The same doctrine was held by this court in the case of the United State Saving & Loan Co. v. Scott, 17 Ky. Law Rep., 1244, and we therefore conclude that the contract in this case must be construed with reference to the laws of Kentucky and is usurious to the extent of the premium exacted in excess of the legal rate of interest.

The remaining question to be considered is whether the subsequent agreement entered into, by which appellant was allowed to anticipate the payment of the residue of his debt before its maturity is a bar to his right to maintain this action to recover usury, the contention of appellee being that as appellant voluntarily paid on the 10th day of December, 1893, $5,220.80 in discharge of his debt, in consideration that appellee would release the mortgage on the land and relieve him from liability as a stockholder in the defendant company that the amount paid in excess of the principal with interest at 6 per cent. was. not for the loan, or forbearance of the money, but was for the release from the contract, and that he is therefore estopped from maintaining this action.

In order to properly determine this question, we will examine the terms of the original contract.
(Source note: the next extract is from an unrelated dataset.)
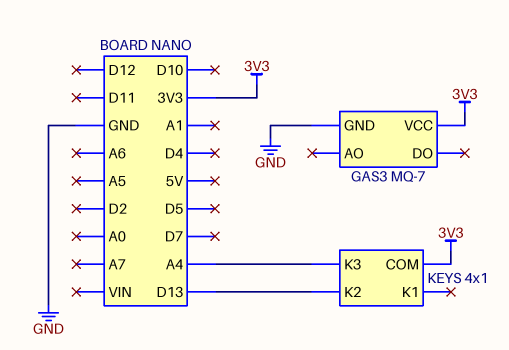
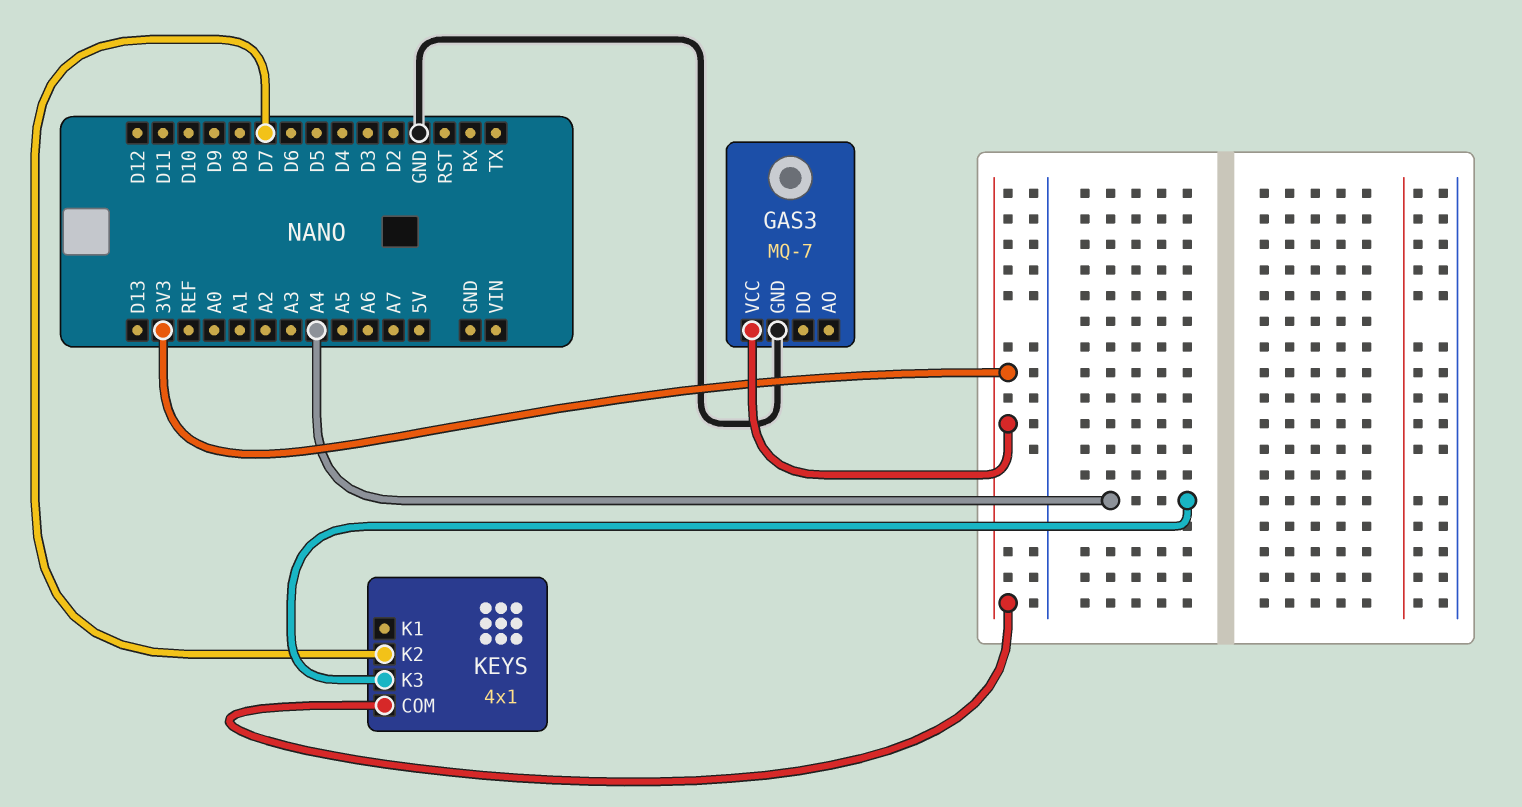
KEYS pin K2: D13 -> D7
The promise was to pay “three years from date and before nine years from date.” Appellant therefore had the right to discharge his debt three years from the date of its creation and could have done so at any time by paying the principal and three years’ legal interest, which would have amounted in the aggregate to a sum much less than he was required to pay almost a year before the date of its maturity. Not only does the note give the appellant cheright to pay his loan after three years, but the by-laws, also confer upon him the same right, it being provided by section 7 of the article on loans, “that loans on real estate may be paid at any time after three years from the date of the mortgage, on such terms as the board of directors may determine; but the mortgagee must in all cases give thirty days’ notice of his intention to pay such loans.” Besides, the appellant had the right to. withdraw at any time after one year from the time he became a member, by giving sixty days’ notice in writing.
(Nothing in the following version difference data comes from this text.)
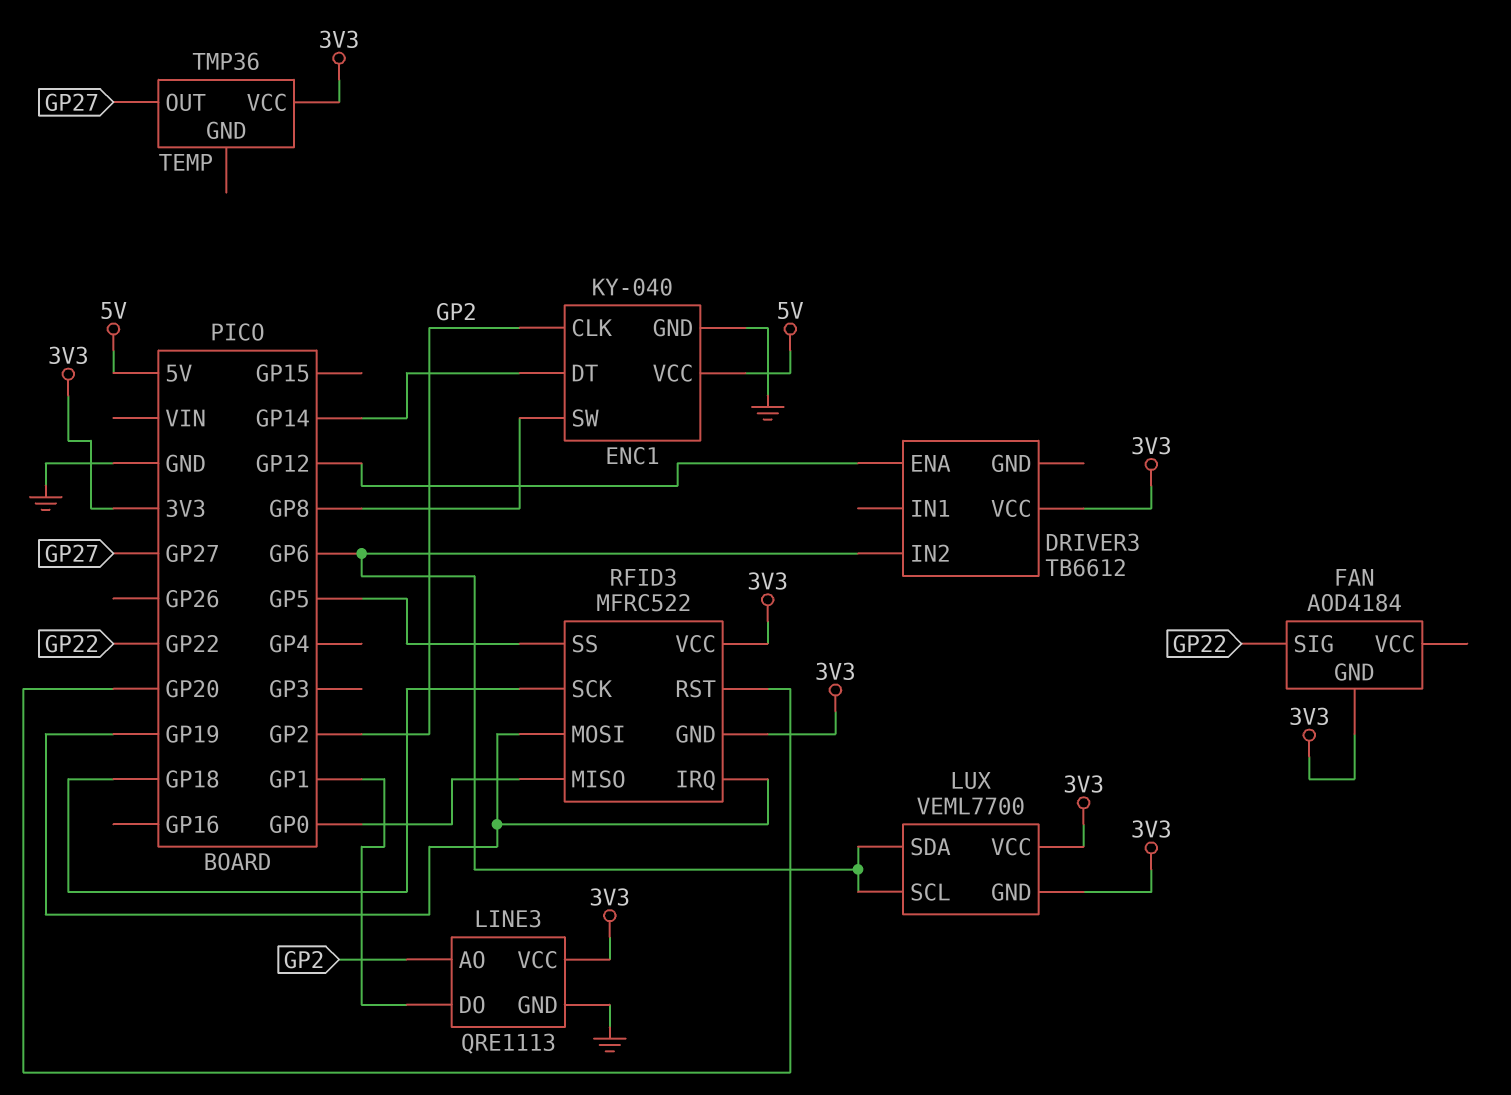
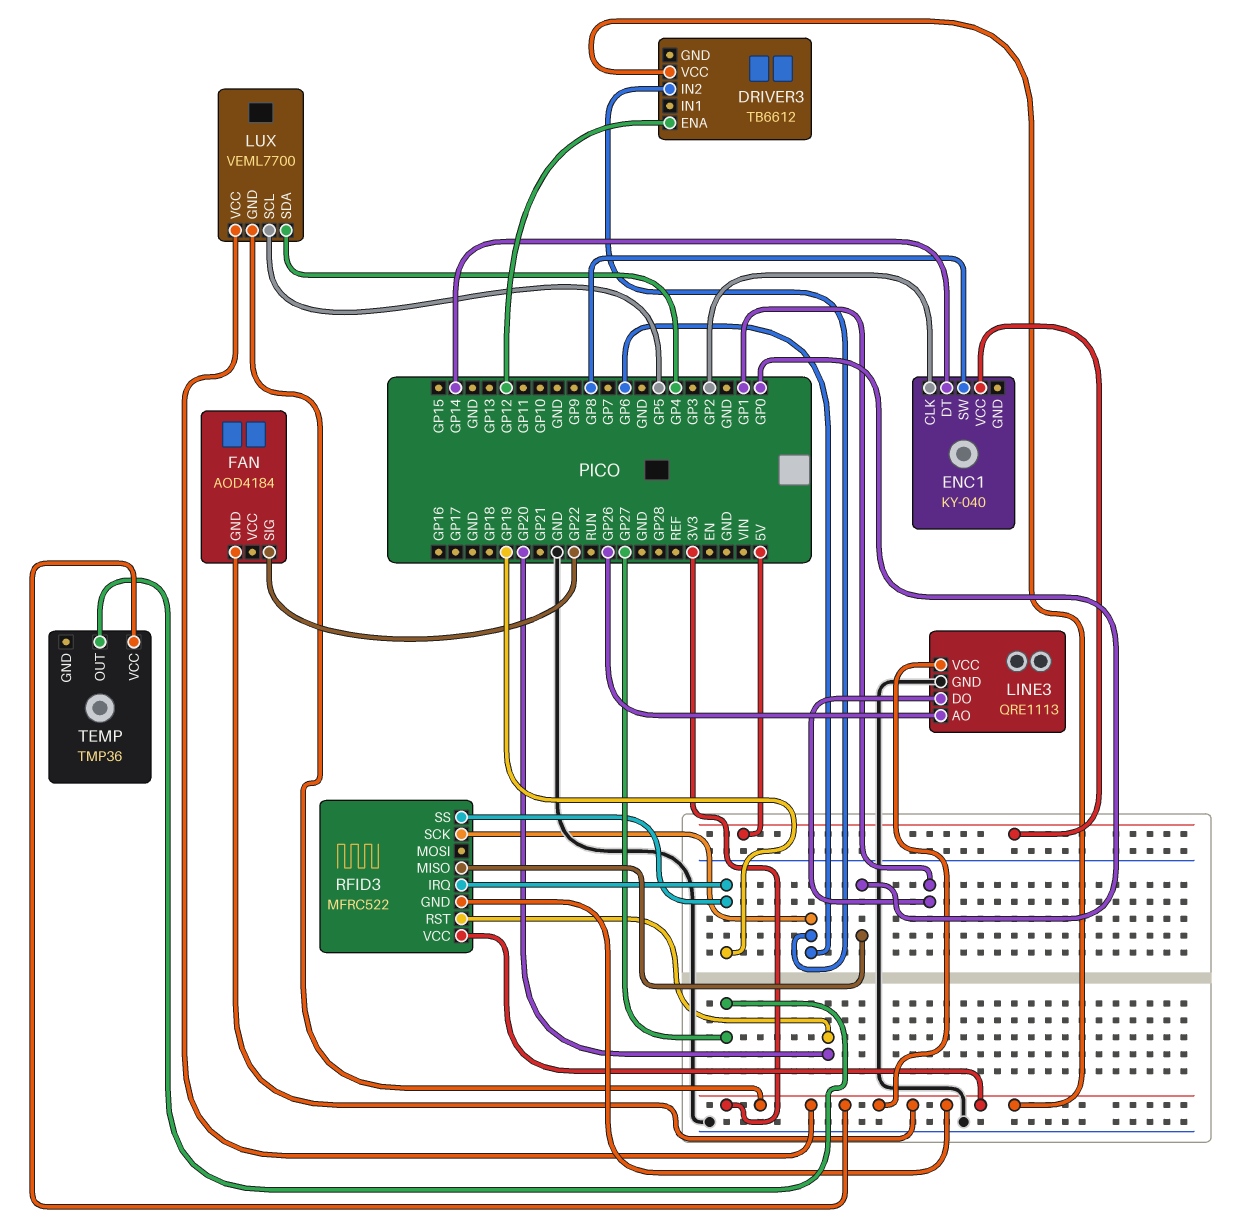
ENC1 pin GND: GND -> none
LINE3 pin AO: GP2 -> GP26
LUX pin SCL: GP6 -> GP5
LUX pin SDA: GP6 -> GP4
RFID3 pin MOSI: GP19 -> none
RFID3 pin SCK: GP18 -> GP6
RFID3 pin SS: GP5 -> GP19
The consideration expressed in the writing for the consent of the appellee to receive the debt at the time payment was made, was that appellant should pay two months’ extra premium and interest. When this was paid the debt was made to mature on the 10th day of December, 1893, instead of at the time fixed in the original contract; and appellant by this agreement acquired the right to anticipate the payment of his debt, and has the sam« right to recover usury paid as if he had originally agreed to repay the loan on December 10, 1893, and has not been precluded by this agreement from the recovery of all sums paid by him in excess of the debt with legal interest up to the date of payment and the reasonable dues necessary for the maintenance of the organization during the' period whilst he was connected with it as a stockholder and the additional sum which he specially agreed to pay in consideration of being allowed to anticipate the payment of his debt before the maturity thereof.

For the reasons indicated the judgment is reversed and the cause remanded for proceedings consistent herewith.